JOB: Print the data exactly as it is given, please.

*** SOURCE INFORMATION Section Begins ***

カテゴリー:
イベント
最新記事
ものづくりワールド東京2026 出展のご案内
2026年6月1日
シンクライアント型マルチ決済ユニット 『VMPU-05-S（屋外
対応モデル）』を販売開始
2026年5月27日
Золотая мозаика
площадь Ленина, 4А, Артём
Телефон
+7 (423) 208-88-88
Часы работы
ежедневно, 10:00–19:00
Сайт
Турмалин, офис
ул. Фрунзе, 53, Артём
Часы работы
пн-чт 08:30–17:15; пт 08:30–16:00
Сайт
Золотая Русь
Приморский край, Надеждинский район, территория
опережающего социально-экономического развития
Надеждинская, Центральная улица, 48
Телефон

*** SOURCE INFORMATION Section Ends ***

YOUR RESPONSE:
カテゴリー:
イベント
最新記事
ものづくりワールド東京2026 出展のご案内
2026年6月1日
シンクライアント型マルチ決済ユニット 『VMPU-05-S（屋外
対応モデル）』を販売開始
2026年5月27日
Золотая мозаика
площадь Ленина, 4А, Артём
Телефон
+7 (423) 208-88-88
Часы работы
ежедневно, 10:00–19:00
Сайт
Турмалин, офис
ул. Фрунзе, 53, Артём
Часы работы
пн-чт 08:30–17:15; пт 08:30–16:00
Сайт
Золотая Русь
Приморский край, Надеждинский район, территория
опережающего социально-экономического развития
Надеждинская, Центральная улица, 48
Телефон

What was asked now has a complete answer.